The semi-rural suburb of Baldivis, Perth, took the title for highest concentration of personal insolvencies in a single suburb with 103 cases, followed by Victoria’s Pakenham and Craigieburn with 93 and 88 cases respectively. Pimpama, in Queensland filed 88 cases.

The bottom line for brokers is that the typical client profile is changing.

“Clients who find themselves in hard times may in the future need specialist help with finance products. Lending policies are changing, sometimes weekly, and as such brokers are going to have to adapt their businesses and work with clients who don’t fit the box,” says Ellis.

“There has always been a tendency in broking to see these clients as hard to help, too much work and not as quick to settle.

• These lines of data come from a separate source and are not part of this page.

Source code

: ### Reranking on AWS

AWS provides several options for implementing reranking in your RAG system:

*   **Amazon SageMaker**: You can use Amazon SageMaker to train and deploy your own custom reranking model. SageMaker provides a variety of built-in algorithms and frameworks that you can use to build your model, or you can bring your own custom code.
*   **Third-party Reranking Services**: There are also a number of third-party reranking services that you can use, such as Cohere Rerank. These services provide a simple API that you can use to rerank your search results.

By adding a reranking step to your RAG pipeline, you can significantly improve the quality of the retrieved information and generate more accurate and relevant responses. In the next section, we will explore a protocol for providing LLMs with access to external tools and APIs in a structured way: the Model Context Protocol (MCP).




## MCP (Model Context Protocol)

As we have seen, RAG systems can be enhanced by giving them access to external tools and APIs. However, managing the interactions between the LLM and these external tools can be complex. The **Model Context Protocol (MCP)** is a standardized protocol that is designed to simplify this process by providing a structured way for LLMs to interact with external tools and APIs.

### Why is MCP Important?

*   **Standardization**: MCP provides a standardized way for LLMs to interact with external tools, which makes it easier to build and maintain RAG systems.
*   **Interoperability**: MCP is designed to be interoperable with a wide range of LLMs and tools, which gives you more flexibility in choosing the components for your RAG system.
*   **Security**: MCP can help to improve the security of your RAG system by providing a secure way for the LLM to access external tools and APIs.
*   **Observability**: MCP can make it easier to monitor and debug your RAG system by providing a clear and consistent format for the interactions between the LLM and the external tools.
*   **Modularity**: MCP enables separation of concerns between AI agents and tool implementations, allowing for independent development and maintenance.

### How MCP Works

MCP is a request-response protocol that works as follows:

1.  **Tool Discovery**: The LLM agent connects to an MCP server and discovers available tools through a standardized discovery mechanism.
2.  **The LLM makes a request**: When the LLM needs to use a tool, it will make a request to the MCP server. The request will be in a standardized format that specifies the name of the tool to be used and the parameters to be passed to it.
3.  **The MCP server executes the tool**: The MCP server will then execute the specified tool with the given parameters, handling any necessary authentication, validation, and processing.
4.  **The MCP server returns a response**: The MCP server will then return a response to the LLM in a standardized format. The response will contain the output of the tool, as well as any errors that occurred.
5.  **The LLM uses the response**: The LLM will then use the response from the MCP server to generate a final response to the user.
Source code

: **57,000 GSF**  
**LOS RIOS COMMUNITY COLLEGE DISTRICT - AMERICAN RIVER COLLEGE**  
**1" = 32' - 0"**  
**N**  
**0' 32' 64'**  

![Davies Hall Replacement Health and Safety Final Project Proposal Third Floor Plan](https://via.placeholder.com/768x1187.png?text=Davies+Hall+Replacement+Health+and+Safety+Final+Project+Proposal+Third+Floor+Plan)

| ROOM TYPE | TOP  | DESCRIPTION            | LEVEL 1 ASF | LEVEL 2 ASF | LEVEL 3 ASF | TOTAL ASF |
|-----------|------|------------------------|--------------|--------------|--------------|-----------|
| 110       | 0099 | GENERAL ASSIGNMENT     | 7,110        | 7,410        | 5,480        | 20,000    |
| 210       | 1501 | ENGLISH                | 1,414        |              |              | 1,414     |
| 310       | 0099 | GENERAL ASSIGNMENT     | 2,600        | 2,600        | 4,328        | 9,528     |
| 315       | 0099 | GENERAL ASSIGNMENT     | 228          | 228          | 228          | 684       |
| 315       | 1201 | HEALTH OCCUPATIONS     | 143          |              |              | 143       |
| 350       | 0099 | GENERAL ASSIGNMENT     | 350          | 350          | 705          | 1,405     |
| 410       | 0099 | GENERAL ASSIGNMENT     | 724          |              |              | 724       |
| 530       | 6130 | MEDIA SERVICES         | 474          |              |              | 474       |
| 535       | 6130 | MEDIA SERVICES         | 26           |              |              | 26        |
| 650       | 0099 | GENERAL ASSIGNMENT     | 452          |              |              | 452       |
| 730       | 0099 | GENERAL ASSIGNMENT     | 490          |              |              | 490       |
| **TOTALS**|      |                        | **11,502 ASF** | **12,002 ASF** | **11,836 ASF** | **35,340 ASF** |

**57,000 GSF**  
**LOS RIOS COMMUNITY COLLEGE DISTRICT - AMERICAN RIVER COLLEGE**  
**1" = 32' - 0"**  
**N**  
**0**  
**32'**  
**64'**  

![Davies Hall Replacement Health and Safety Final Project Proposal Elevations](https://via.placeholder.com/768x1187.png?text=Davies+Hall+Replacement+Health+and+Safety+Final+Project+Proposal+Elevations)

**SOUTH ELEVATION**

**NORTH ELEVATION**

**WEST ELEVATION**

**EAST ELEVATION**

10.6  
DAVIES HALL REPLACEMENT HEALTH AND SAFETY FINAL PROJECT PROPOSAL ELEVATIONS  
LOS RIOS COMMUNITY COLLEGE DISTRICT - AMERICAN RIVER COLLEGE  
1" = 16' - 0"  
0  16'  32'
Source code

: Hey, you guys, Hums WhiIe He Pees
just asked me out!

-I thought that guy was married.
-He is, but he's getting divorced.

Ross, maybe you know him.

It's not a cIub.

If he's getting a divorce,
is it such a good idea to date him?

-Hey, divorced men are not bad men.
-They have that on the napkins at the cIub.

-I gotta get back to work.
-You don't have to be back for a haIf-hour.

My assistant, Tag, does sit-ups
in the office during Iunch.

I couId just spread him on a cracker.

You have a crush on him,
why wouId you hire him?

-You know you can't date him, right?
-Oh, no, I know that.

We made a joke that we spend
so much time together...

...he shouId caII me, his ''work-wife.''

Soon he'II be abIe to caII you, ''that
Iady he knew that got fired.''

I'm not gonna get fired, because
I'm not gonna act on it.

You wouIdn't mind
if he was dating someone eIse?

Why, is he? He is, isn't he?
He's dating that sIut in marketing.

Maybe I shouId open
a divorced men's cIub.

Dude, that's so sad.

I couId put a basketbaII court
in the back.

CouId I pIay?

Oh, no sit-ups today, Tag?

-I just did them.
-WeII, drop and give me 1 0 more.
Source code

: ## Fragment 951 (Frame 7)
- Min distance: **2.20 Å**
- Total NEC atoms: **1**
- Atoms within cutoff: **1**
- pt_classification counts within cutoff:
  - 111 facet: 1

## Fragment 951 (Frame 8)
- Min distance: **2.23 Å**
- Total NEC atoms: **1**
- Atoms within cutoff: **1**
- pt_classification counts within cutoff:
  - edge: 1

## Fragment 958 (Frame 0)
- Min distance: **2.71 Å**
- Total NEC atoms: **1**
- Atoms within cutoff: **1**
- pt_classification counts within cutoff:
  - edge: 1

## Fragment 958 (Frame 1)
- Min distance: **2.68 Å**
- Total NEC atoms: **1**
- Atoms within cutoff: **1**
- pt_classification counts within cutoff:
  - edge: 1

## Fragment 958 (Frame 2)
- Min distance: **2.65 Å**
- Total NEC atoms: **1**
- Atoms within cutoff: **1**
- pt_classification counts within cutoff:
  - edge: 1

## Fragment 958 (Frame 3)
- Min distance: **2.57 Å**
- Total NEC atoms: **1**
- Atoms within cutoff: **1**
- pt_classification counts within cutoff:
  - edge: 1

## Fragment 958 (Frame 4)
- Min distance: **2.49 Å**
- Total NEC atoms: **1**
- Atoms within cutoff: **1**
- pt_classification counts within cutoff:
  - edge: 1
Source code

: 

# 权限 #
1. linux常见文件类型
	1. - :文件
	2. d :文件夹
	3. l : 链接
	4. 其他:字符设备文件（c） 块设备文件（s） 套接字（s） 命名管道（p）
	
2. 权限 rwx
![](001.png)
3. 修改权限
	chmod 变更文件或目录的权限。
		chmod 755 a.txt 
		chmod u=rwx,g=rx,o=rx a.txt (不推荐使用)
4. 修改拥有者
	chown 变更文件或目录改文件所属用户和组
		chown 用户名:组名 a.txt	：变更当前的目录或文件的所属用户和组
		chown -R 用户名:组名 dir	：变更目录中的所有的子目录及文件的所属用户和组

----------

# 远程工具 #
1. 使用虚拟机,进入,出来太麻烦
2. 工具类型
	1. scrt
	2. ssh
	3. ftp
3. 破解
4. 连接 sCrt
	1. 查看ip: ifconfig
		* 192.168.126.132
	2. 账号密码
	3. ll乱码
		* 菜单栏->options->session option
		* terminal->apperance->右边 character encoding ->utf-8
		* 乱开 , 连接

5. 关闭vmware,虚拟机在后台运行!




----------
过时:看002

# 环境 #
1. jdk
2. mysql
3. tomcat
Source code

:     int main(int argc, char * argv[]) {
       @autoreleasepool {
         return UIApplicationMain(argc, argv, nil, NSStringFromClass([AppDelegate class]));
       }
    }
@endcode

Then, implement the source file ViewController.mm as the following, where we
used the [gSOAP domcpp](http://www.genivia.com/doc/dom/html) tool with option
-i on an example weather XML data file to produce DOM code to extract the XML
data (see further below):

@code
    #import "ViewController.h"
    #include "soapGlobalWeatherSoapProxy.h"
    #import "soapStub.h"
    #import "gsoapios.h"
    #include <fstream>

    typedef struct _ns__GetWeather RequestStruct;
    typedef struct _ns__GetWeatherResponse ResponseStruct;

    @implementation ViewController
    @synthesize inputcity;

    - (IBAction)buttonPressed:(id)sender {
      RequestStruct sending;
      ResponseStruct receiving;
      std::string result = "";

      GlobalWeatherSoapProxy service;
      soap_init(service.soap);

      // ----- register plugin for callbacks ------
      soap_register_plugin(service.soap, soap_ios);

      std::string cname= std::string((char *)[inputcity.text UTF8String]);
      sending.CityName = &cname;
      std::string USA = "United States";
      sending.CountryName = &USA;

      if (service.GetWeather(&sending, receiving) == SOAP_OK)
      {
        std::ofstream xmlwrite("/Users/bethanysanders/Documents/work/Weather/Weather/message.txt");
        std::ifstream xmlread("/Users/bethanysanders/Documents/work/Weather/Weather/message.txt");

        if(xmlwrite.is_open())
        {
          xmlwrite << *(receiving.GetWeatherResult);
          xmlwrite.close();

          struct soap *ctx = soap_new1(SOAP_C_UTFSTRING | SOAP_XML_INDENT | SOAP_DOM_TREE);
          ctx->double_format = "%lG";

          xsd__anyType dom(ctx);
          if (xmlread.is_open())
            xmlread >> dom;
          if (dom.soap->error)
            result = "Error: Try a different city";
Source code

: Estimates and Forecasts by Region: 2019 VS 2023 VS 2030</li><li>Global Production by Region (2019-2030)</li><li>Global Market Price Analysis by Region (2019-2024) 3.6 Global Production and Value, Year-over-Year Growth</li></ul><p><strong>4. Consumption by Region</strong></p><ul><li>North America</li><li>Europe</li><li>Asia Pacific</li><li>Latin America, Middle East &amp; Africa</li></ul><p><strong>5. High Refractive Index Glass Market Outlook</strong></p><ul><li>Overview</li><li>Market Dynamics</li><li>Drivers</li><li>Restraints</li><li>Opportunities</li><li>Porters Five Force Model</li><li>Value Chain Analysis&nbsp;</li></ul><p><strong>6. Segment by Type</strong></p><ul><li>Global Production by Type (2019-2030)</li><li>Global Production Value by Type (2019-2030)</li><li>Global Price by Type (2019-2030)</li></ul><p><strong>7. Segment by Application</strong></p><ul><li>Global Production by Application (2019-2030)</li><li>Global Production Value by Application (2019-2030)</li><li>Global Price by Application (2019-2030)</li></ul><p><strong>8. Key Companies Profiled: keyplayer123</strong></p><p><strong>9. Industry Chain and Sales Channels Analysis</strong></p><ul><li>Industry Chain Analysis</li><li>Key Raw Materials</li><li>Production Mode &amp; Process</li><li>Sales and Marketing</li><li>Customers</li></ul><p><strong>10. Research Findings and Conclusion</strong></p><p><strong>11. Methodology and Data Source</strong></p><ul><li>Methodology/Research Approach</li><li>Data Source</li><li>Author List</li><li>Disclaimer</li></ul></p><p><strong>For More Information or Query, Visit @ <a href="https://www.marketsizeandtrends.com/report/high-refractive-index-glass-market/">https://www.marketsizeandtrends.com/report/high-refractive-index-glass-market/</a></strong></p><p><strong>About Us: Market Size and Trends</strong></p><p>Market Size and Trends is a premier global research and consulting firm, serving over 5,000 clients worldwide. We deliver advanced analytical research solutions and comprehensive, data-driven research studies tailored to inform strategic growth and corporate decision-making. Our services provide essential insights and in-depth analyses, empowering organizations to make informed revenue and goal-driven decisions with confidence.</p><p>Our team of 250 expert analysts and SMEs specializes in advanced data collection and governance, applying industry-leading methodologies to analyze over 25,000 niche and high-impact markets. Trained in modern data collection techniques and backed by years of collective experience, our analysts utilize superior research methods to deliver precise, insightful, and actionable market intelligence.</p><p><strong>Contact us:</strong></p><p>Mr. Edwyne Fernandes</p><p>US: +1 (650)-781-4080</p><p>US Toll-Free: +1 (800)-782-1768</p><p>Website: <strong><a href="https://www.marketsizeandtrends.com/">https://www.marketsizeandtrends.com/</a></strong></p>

But the so-called vanilla-type clients are changing. There has to be more consideration given to the second-tier, non-bank lenders that can accommodate the client’s needs, rather than the majors that seem to get the majority of loans. As the economy changes, gone are the days of everyone fitting nicely into a set criteria.”

How many of these clients exist is still a matter of debate. RBA assistant governor Michele Bullock maintains that financial distress is “not acute at the moment”, playing down the possibility of a further rise in bankruptcies in 2018, and predicting wages and consumer spending will improve in the short to mid term.

“Future rate rises will hit home and, unless income growth recovers quickly, we will see more financial stress ahead” - Martin North, Digital Finance Analytics

In the latest HILDA survey, the median housing debt-to-income ratio stood at 250%; however, the median ratio of mortgage repayments to income during the same period remained stable at around 20%.

On the other hand, data published by Digital Finance Analytics shows that 921,000 Australian households, equivalent to 29.7%, were estimated to be under mortgage stress in December 2017, up from the previous month’s 913,000. Regional analysis confirms that the highest concentration was in NSW, up from 251,576 in November to 258,572 in December.

“What’s ahead depends on future income growth and interest rates. Private sector income growth is below the cost of living and under pressure from rising power costs, childcare and school fees, plus council rates,” North explains.

“Despite low mortgage rates, the average loan size, especially in the eastern states, has grown in line with rising home prices, so debt levels are as high as ever. For those renting, more are finding it difficult to find an affordable place to live.”

What can be said with some certainty is that nothing lasts forever and, as always, failure to prepare is preparation to fail.

North adds, “Future rate rises will hit home and, unless income growth recovers quickly, we will see more financial stress ahead.”